На этот раз в ванной горел свет. Там разговаривали.
Затаив дыхание, Славик прокрался до конца коридора.
В ванной были папа и Роман Гаврилович.
Славик оторопел и заглянул в дверь.
Папа, растопырив ноги, стоял на выгнутых бортах ванны и, стараясь не выпачкаться, брезгливо рассматривал верх колонки.
Роман Гаврилович смотрел на него снизу и повторял:
— А вот увидишь. Тройник не виноват, а колонка виновата. Колонка виновата, согласен. А тройник — нет…
А папа отвечал:
— Чего ты мне доказываешь? Кто у нас инженер? Ты инженер, или я инженер?
Дверка в топку была открыта. Мятые бумажки торчали оттуда, но на них, кажется, не обращали внимания.

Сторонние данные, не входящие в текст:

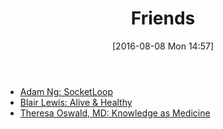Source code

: #+POSTID: 10344
#+DATE: [2016-08-08 Mon 14:57]
#+TITLE: Friends

- [[https://www.socketloop.com][Adam Ng: SocketLoop]]
- [[http://aliveandhealthy.com/blair-lewis-empowerment-blog/][Blair Lewis: Alive & Healthy]]
- [[http://knowledgeasmedicine.com/][Theresa Oswald, MD: Knowledge as Medicine]]
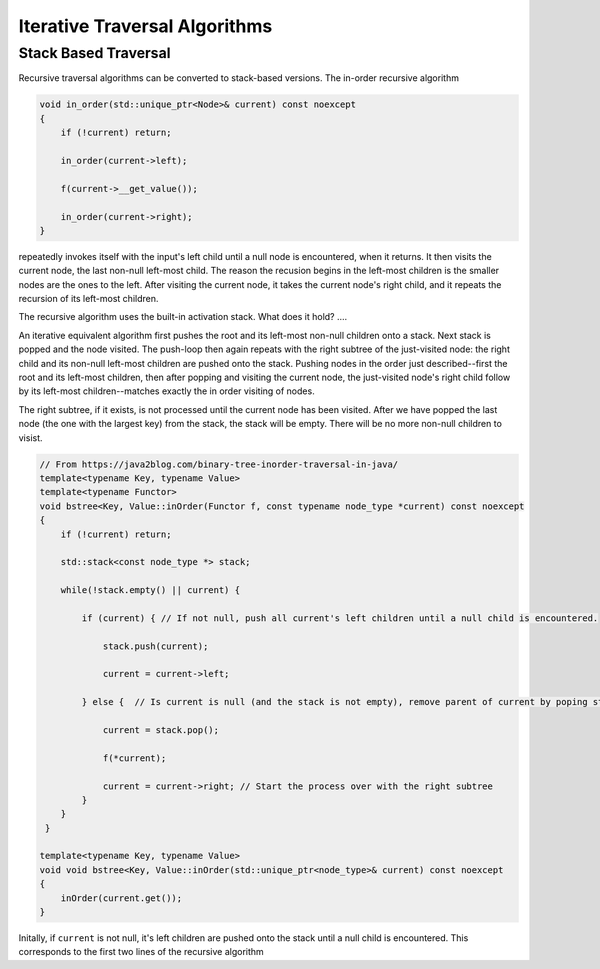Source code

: Iterative Traversal Algorithms
==============================

Stack Based Traversal
---------------------

Recursive traversal algorithms can be converted to stack-based versions. The in-order recursive algorithm

.. code-block:: cpp

     void in_order(std::unique_ptr<Node>& current) const noexcept
     {
         if (!current) return;
   
         in_order(current->left);
   
         f(current->__get_value());
   
         in_order(current->right);
     }

repeatedly invokes itself with the input's left child until a null node is encountered, when it returns. It then visits the current node, the last non-null left-most child. The reason the recusion begins in the left-most children is the smaller nodes are the ones to the
left. After visiting the current node, it takes the current node's right child, and it repeats the recursion of its left-most children.

The recursive algorithm uses the built-in activation stack. What does it hold? ....

An iterative equivalent algorithm first pushes the root and its left-most non-null children onto a stack. Next stack is popped and the node visited. The push-loop then again repeats with the right subtree of the just-visited node: the right child and its non-null left-most children are
pushed onto the stack. Pushing nodes in the order just described--first the root and its left-most children, then after popping and visiting the current node, the just-visited node's right child follow by its left-most children--matches exactly the in order visiting of nodes.

The right subtree, if it exists, is not processed until the current node has been visited. After we have popped the last node (the one with the largest key) from the stack, the stack will be empty. There will be no more non-null children to visist.

.. code-block:: cpp
    
    // From https://java2blog.com/binary-tree-inorder-traversal-in-java/
    template<typename Key, typename Value> 
    template<typename Functor>
    void bstree<Key, Value::inOrder(Functor f, const typename node_type *current) const noexcept
    { 
        if (!current) return;
        
        std::stack<const node_type *> stack;
        
        while(!stack.empty() || current) {
        
            if (current) { // If not null, push all current's left children until a null child is encountered.
        
                stack.push(current);
        
                current = current->left;
        
            } else {  // Is current is null (and the stack is not empty), remove parent of current by poping stack.
        
                current = stack.pop();
        
                f(*current);
        
                current = current->right; // Start the process over with the right subtree
            }
        }
     }
 
    template<typename Key, typename Value> 
    void void bstree<Key, Value::inOrder(std::unique_ptr<node_type>& current) const noexcept 
    {
        inOrder(current.get());
    }

Initally, if  ``current`` is not null, it's left children are pushed onto the stack until a null child is encountered. This corresponds to the first two lines of the recursive algorithm
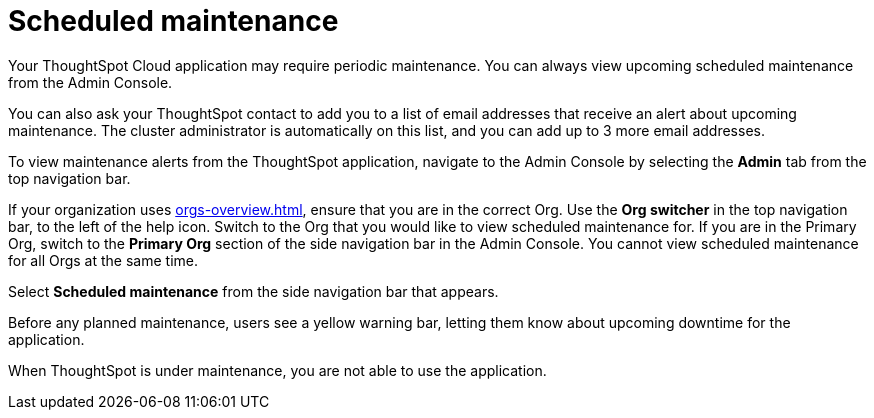 = Scheduled maintenance
:last_updated: 2/18/2022
:linkattrs:
:experimental:
:page-layout: default-cloud
:page-aliases: /admin/ts-cloud/scheduled-maintenance.adoc, admin-portal-scheduled-maintenance.adoc
:description: From the Admin Console, you can view any scheduled maintenance for the ThoughtSpot application.

Your ThoughtSpot Cloud application may require periodic maintenance.
You can always view upcoming scheduled maintenance from the Admin Console.

You can also ask your ThoughtSpot contact to add you to a list of email addresses that receive an alert about upcoming maintenance. The cluster administrator is automatically on this list, and you can add up to 3 more email addresses.

To view maintenance alerts from the ThoughtSpot application, navigate to the Admin Console by selecting the *Admin* tab from the top navigation bar.

If your organization uses xref:orgs-overview.adoc[], ensure that you are in the correct Org. Use the *Org switcher* in the top navigation bar, to the left of the help icon. Switch to the Org that you would like to view scheduled maintenance for. If you are in the Primary Org, switch to the *Primary Org* section of the side navigation bar in the Admin Console. You cannot view scheduled maintenance for all Orgs at the same time.

Select *Scheduled maintenance* from the side navigation bar that appears.

Before any planned maintenance, users see a yellow warning bar, letting them know about upcoming downtime for the application.

When ThoughtSpot is under maintenance, you are not able to use the application.
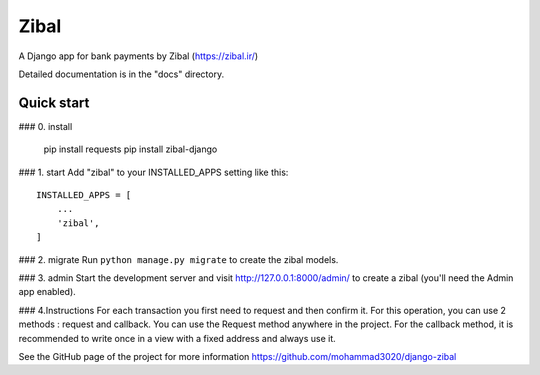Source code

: =====
Zibal
=====

A Django app for bank payments by Zibal (https://zibal.ir/)

Detailed documentation is in the "docs" directory.

Quick start
-----------
### 0. install

    pip install requests
    pip install zibal-django

### 1. start
Add "zibal" to your INSTALLED_APPS setting like this::

    INSTALLED_APPS = [
        ...
        'zibal',
    ]

### 2. migrate
Run ``python manage.py migrate`` to create the zibal models.

### 3. admin
Start the development server and visit http://127.0.0.1:8000/admin/
to create a zibal (you'll need the Admin app enabled).

### 4.Instructions
For each transaction you first need to request and then confirm it.
For this operation, you can use 2 methods : request and callback.
You can use the Request method anywhere in the project. For the callback method, it is recommended to write once in a view with a fixed address and always use it.

See the GitHub page of the project for more information https://github.com/mohammad3020/django-zibal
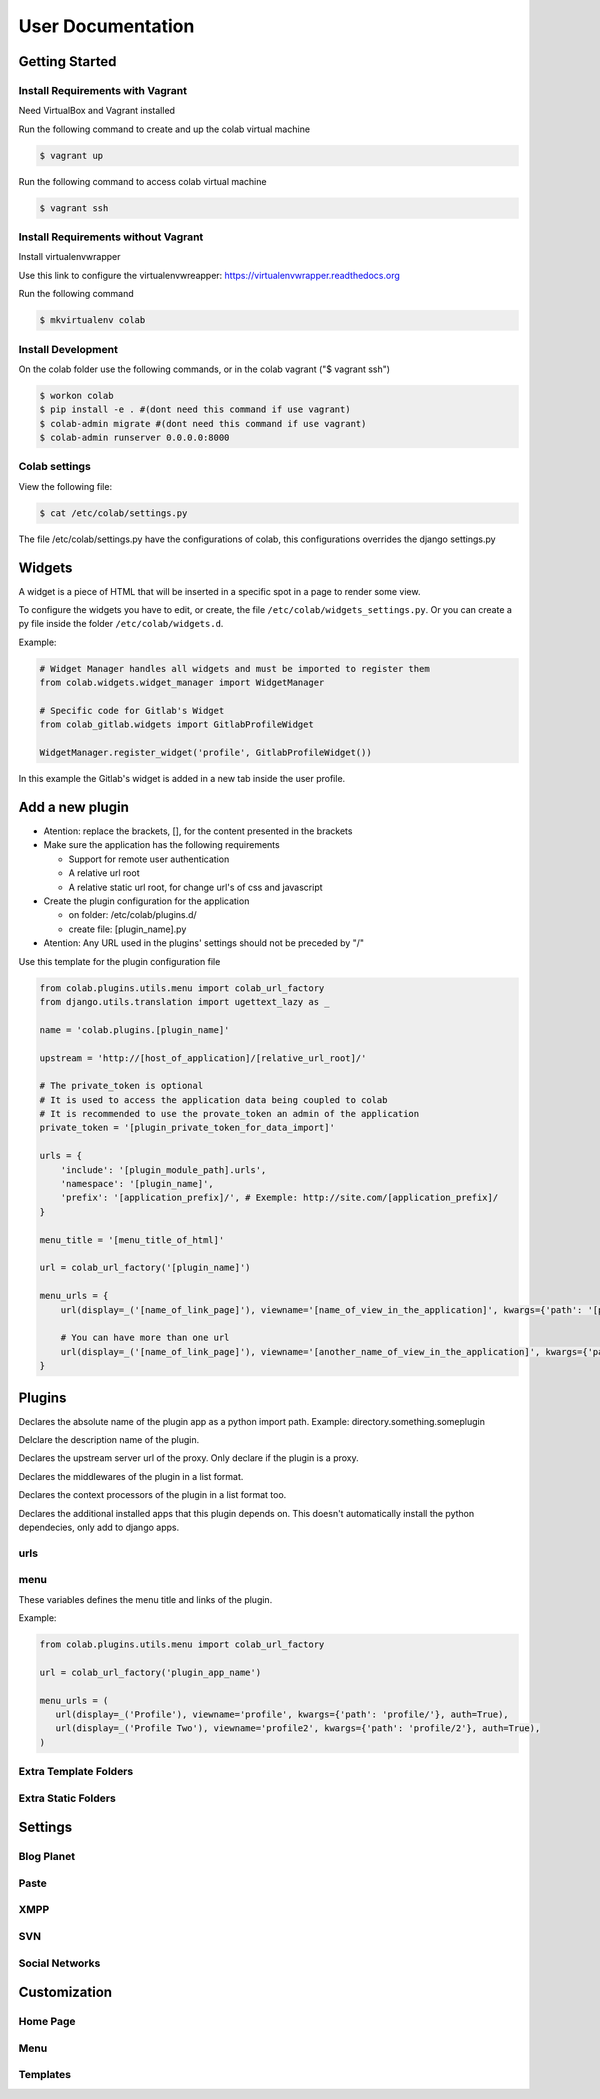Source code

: User Documentation
==================

Getting Started
---------------

Install Requirements with Vagrant
+++++++++++++++++++++++++++++++++

Need VirtualBox and Vagrant installed

Run the following command to create and up the colab virtual machine

.. code-block:: shell

    $ vagrant up

Run the following command to access colab virtual machine

.. code-block:: shell

      $ vagrant ssh

Install Requirements without Vagrant
++++++++++++++++++++

Install virtualenvwrapper

Use this link to configure the virtualenvwreapper: https://virtualenvwrapper.readthedocs.org

Run the following command

.. code-block:: shell

    $ mkvirtualenv colab

Install Development
+++++++++++++++++++

On the colab folder use the following commands, or in the colab vagrant ("$ vagrant ssh")

.. code-block:: shell

    $ workon colab
    $ pip install -e . #(dont need this command if use vagrant)
    $ colab-admin migrate #(dont need this command if use vagrant)
    $ colab-admin runserver 0.0.0.0:8000


Colab settings
+++++++++++++++++

View the following file:

.. code-block:: shell

    $ cat /etc/colab/settings.py

The file /etc/colab/settings.py have the configurations of colab, this configurations overrides the django settings.py

Widgets
-------

A widget is a piece of HTML that will be inserted in a specific spot in a page to render some view.

To configure the widgets you have to edit, or create, the file ``/etc/colab/widgets_settings.py``. Or you can create a py file inside the folder ``/etc/colab/widgets.d``.

Example:

.. code-block:: python

   # Widget Manager handles all widgets and must be imported to register them
   from colab.widgets.widget_manager import WidgetManager

   # Specific code for Gitlab's Widget
   from colab_gitlab.widgets import GitlabProfileWidget

   WidgetManager.register_widget('profile', GitlabProfileWidget())


In this example the Gitlab's widget is added in a new tab inside the user profile.

Add a new plugin
----------------
- Atention: replace the brackets, [], for the content presented in the brackets

- Make sure the application has the following requirements

  - Support for remote user authentication

  - A relative url root

  - A relative static url root, for change url's of css and javascript

- Create the plugin configuration for the application

  - on folder: /etc/colab/plugins.d/

  - create file: [plugin_name].py

- Atention: Any URL used in the plugins' settings should not be preceded by "/"

Use this template for the plugin configuration file

.. code-block:: python

    from colab.plugins.utils.menu import colab_url_factory
    from django.utils.translation import ugettext_lazy as _

    name = 'colab.plugins.[plugin_name]'

    upstream = 'http://[host_of_application]/[relative_url_root]/'

    # The private_token is optional
    # It is used to access the application data being coupled to colab
    # It is recommended to use the provate_token an admin of the application
    private_token = '[plugin_private_token_for_data_import]'

    urls = {
        'include': '[plugin_module_path].urls',
        'namespace': '[plugin_name]',
        'prefix': '[application_prefix]/', # Exemple: http://site.com/[application_prefix]/
    }

    menu_title = '[menu_title_of_html]'

    url = colab_url_factory('[plugin_name]')

    menu_urls = {
        url(display=_('[name_of_link_page]'), viewname='[name_of_view_in_the_application]', kwargs={'path': '[page_appication_path]/' }, auth=True),

        # You can have more than one url
        url(display=_('[name_of_link_page]'), viewname='[another_name_of_view_in_the_application]', kwargs={'path': '[another_page_appication_path]/' }, auth=True),
    }




Plugins
-------
.. attribute:: name

Declares the absolute name of the plugin app as a python import path. Example:
directory.something.someplugin

.. attribute:: verbose_name

Delclare the description name of the plugin.

.. attribute:: upstream

Declares the upstream server url of the proxy. Only declare if the plugin is a
proxy.

.. attribute:: middlewares

Declares the middlewares of the plugin in a list format.

.. attribute:: context_processors

Declares the context processors of the plugin in a list format too.

.. attribute:: dependency

Declares the additional installed apps that this plugin depends on.
This doesn't automatically install the python dependecies, only add to django
apps.

urls
++++

.. attribute:: include

    Declares the include urls.
.. attribute:: prefix

    Declares the prefix for the url.

    - Atention: Any URL used in the plugins' settings should not be preceded by "/"
.. attribute:: namespace

    Declares the namespace for the url.

menu
++++

These variables defines the menu title and links of the plugin.

.. attribute:: menu_title

    Declares the menu title.
.. attribute:: menu_urls

    Declares the menu items and its links.
    This should be a tuple object with several colab_url elements.
    The colab_url_factory creates a factory for your links along with your
    namespace.
    The auth parameter indicates wether the link should only be displayed when
    the user is logged in.
    The ``kwargs`` parameter receives a dict, where the key ``path`` should be
    a path URL to the page. Remember that this path is a URL, therefore it
    should never be preceded by "/".

Example:

.. code-block:: python

    from colab.plugins.utils.menu import colab_url_factory

    url = colab_url_factory('plugin_app_name')

    menu_urls = (
       url(display=_('Profile'), viewname='profile', kwargs={'path': 'profile/'}, auth=True),
       url(display=_('Profile Two'), viewname='profile2', kwargs={'path': 'profile/2'}, auth=True),
    )

Extra Template Folders
++++++++++++++++++++++

.. attribute:: COLAB_TEMPLATES

   :default: () (Empty tuple)

   Colab's extra template folders. Use it to add plugins template files, and
   remember to use the app hierarchy, e.g if your app name is example, then
   you should put your templates inside ``COLAB_TEMPLATES/example``.
   You can also use it to overwrite the default templates, e.g. if you want
   to overwrite the default footer, you simply need to add a file named
   ``footer.html`` to the folder where ``COLAB_TEMPLATES`` points to.

Extra Static Folders
++++++++++++++++++++

.. attribute:: COLAB_STATIC

   :default: [] (Empty list)

   Colab's extra static folders. Use it to add plugins static files. It's used
   the same way COLAB_TEMPLATES is. Use it to overwrite or add your own static
   files, such as CSS/JS files and/or images.


Settings
--------

Blog Planet
+++++++++++
.. TODO

Paste
+++++
.. TODO

XMPP
++++
.. TODO

SVN
+++
.. TODO

Social Networks
+++++++++++++++
.. attribute:: SOCIAL_NETWORK_ENABLED

   :default: False

   When this variable is True, the social networks fields, like Facebook and
   Twitter, are added in user profile. By default, this fields are disabled.


Customization
-------------
Home Page
+++++++++
.. TODO

Menu
++++
.. TODO

Templates
+++++++++
.. TODO
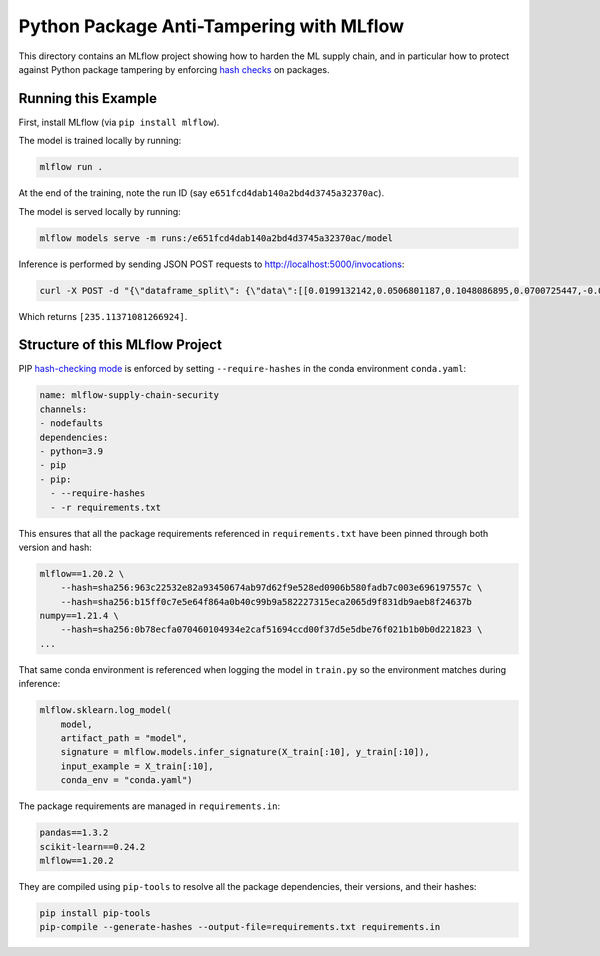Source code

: Python Package Anti-Tampering with MLflow
-----------------------------------------
This directory contains an MLflow project showing how to harden the ML supply chain, and in particular
how to protect against Python package tampering by enforcing
`hash checks <https://pip.pypa.io/en/latest/cli/pip_install/#hash-checking-mode>`_ on packages.

Running this Example
^^^^^^^^^^^^^^^^^^^^

First, install MLflow (via ``pip install mlflow``).

The model is trained locally by running:

.. code-block:: bash

  mlflow run .

At the end of the training, note the run ID (say ``e651fcd4dab140a2bd4d3745a32370ac``).

The model is served locally by running:

.. code-block:: bash

  mlflow models serve -m runs:/e651fcd4dab140a2bd4d3745a32370ac/model

Inference is performed by sending JSON POST requests to http://localhost:5000/invocations:

.. code-block:: bash

  curl -X POST -d "{\"dataframe_split\": {\"data\":[[0.0199132142,0.0506801187,0.1048086895,0.0700725447,-0.0359677813,-0.0266789028,-0.0249926566,-0.002592262,0.0037117382,0.0403433716]]}}" -H "Content-Type: application/json" http://localhost:5000/invocations

Which returns ``[235.11371081266924]``.

Structure of this MLflow Project
^^^^^^^^^^^^^^^^^^^^^^^^^^^^^^^^

PIP `hash-checking mode <https://pip.pypa.io/en/latest/cli/pip_install/#hash-checking-mode>`_ is enforced by
setting ``--require-hashes`` in the conda environment ``conda.yaml``:

.. code-block:: yaml

  name: mlflow-supply-chain-security
  channels:
  - nodefaults
  dependencies:
  - python=3.9
  - pip
  - pip:
    - --require-hashes
    - -r requirements.txt

This ensures that all the package requirements referenced in ``requirements.txt`` have been pinned through both version and hash:

.. code-block:: text

  mlflow==1.20.2 \
      --hash=sha256:963c22532e82a93450674ab97d62f9e528ed0906b580fadb7c003e696197557c \
      --hash=sha256:b15ff0c7e5e64f864a0b40c99b9a582227315eca2065d9f831db9aeb8f24637b
  numpy==1.21.4 \
      --hash=sha256:0b78ecfa070460104934e2caf51694ccd00f37d5e5dbe76f021b1b0b0d221823 \
  ...

That same conda environment is referenced when logging the model in ``train.py`` so the environment matches during inference:

.. code-block:: python

  mlflow.sklearn.log_model(
      model,
      artifact_path = "model",
      signature = mlflow.models.infer_signature(X_train[:10], y_train[:10]),
      input_example = X_train[:10],
      conda_env = "conda.yaml")

The package requirements are managed in ``requirements.in``:

.. code-block:: text

  pandas==1.3.2
  scikit-learn==0.24.2
  mlflow==1.20.2

They are compiled using ``pip-tools`` to resolve all the package dependencies, their versions, and their hashes:

.. code-block:: bash

  pip install pip-tools
  pip-compile --generate-hashes --output-file=requirements.txt requirements.in

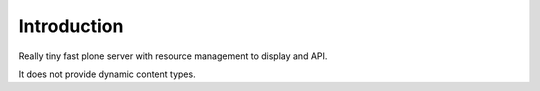 Introduction
============

Really tiny fast plone server with resource management to display and API.

It does not provide dynamic content types.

— Если разморожены трубки, не легче, — говорил папа. — Придется менять колонку. А на это дело у нас с тобой капиталов не хватит… Надо бы проверить, крышку снять… Да не подступиться. Черт знает, сколько здесь барахла!
Рухляди действительно было много: и железная печурка с прогоревшим боком — ее смастерил Роман Гаврилович, когда не работало паровое отопление, — и струбцина, и дисковый переплетный нож с ручкой. (В начале двадцатых годов Славин папа на всякий случай учился переплетному ремеслу.) Тут же пылились обрывки маминых нот: «Я жду тебя», «Над озером быстрая чайка летит» и брошюра «Моя система для дам» с подзаголовком «Пятнадцать минут для здоровья и красоты». «Моей системой» мама особенно дорожила и выбросила ее только этим летом.
Валялось тут и барахло бывшего владельца дома, старика Доливо-Добровольского: крокетный молоток с двумя красными ободками на ручке и фарфоровая маркизка без головы, но с золотым бубном. Когда-то она плясала под музыку пастушонка, который теперь в Коськином подвале играет неизвестно кому на золотой флейте…
— Можно, я бумажки вытащу… — начал, замирая от страха, Славик.
Но папа потянулся к крышке и свалил оленью голову с отломанным рогом.
— А, черт! — сквозь звон в ушах услышал Славик папин голос. — Напрасно ты затеял эту историю, Роман. Нужно брать за бока управдома. Пусть чинит.
— В квартире проживает инженер совместно с рабочим классом, — возразил Роман Гаврилович. — И мы пойдем жилищно-санитарному инспектору кланяться? Позор на всю Европу! Ну и барахолка! И куда ты это добро копишь, сосед!
— Мне тут ничего не нужно, — отвечал папа. — Я думал, твое имущество.
— Можно, я бумажки… — повторил Славик, но на него не обращали внимания.
— Вот здорово, — засмеялся Роман Гаврилович. — Пять лет живем, и никакого контакта! Клашка!
Вошла Клаша, опуская подоткнутую юбку.
— Слушай ударное задание! Все это барахло — во двор и на мусор. Собирай ребятишек на субботник, и все подчистую на двор! А то начальника вон коза забодала. И железяки все эти, и печку — все!